(Assignment): Say how many lines in the following entries include "Free", and add nothing else.

__________

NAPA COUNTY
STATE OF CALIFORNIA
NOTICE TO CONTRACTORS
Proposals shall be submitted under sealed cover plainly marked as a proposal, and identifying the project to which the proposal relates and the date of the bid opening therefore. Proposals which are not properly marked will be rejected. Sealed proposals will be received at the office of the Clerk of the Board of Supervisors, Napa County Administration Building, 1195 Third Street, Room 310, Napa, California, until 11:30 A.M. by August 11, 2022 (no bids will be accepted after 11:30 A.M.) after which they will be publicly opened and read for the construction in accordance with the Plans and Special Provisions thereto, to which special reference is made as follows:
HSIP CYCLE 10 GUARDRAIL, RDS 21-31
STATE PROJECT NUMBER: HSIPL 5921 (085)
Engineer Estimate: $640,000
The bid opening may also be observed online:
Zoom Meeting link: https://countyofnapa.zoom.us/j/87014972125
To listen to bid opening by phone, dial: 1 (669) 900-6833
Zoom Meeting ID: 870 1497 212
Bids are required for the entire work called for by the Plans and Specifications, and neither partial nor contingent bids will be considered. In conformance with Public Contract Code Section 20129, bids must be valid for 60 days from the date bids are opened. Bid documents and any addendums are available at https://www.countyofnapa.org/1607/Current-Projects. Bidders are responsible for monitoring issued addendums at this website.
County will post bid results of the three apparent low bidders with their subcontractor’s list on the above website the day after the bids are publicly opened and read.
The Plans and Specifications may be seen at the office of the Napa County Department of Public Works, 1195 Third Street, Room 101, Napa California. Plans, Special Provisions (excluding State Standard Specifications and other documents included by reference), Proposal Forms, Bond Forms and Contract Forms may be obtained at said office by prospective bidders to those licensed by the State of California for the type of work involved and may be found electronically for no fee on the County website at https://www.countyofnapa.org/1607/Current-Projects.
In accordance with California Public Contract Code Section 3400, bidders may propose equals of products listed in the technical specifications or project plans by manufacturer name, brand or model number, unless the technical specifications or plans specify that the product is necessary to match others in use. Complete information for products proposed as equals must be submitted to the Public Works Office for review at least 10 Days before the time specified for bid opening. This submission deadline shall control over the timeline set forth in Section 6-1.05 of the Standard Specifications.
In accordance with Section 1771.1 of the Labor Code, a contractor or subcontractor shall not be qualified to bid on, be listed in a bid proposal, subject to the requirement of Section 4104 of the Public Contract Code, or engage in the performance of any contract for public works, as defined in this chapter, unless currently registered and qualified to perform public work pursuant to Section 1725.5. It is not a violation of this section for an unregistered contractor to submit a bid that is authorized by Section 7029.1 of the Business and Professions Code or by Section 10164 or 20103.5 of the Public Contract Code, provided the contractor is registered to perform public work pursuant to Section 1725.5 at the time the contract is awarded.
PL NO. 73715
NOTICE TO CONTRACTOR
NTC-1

__________

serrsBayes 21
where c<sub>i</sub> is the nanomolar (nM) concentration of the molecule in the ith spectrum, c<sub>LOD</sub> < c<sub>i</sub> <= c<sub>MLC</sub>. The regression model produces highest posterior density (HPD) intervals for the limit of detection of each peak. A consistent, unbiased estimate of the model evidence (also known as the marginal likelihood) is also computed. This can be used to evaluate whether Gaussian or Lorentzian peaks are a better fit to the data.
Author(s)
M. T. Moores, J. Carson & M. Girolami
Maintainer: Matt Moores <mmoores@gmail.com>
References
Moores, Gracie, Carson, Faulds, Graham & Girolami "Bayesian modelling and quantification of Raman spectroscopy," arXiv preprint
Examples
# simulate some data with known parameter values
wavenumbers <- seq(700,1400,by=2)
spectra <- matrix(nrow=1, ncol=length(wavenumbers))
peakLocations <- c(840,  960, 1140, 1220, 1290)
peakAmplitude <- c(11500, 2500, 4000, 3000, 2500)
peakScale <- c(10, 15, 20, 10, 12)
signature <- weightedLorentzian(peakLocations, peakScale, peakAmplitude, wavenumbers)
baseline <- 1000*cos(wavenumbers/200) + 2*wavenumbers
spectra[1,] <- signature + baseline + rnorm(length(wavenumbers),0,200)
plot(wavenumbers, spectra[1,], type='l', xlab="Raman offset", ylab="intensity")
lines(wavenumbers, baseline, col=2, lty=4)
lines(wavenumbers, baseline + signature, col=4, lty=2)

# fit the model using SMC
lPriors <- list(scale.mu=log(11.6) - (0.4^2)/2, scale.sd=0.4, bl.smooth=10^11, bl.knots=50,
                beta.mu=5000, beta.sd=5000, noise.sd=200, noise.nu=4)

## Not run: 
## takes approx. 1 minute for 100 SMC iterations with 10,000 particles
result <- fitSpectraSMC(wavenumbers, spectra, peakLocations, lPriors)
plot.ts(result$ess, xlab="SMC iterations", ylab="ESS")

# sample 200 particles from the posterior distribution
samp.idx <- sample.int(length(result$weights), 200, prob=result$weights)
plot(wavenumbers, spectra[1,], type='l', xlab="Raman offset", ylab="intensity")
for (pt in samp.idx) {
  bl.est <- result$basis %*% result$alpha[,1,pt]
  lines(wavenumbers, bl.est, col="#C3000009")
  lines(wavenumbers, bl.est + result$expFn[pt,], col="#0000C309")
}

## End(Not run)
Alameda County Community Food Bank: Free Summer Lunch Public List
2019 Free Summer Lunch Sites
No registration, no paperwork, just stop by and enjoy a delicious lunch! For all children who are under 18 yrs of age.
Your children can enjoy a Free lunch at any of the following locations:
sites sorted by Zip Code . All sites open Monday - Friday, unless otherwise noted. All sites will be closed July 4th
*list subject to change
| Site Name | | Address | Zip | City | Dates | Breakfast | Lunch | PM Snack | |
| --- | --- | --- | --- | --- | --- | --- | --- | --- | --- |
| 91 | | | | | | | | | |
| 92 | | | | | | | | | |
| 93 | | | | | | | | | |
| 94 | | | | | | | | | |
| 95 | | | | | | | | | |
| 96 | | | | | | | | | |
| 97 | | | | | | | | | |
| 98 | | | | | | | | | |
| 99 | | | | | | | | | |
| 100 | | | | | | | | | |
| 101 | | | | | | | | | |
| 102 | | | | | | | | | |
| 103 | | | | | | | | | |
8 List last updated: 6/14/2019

__________

(Exercise result): 3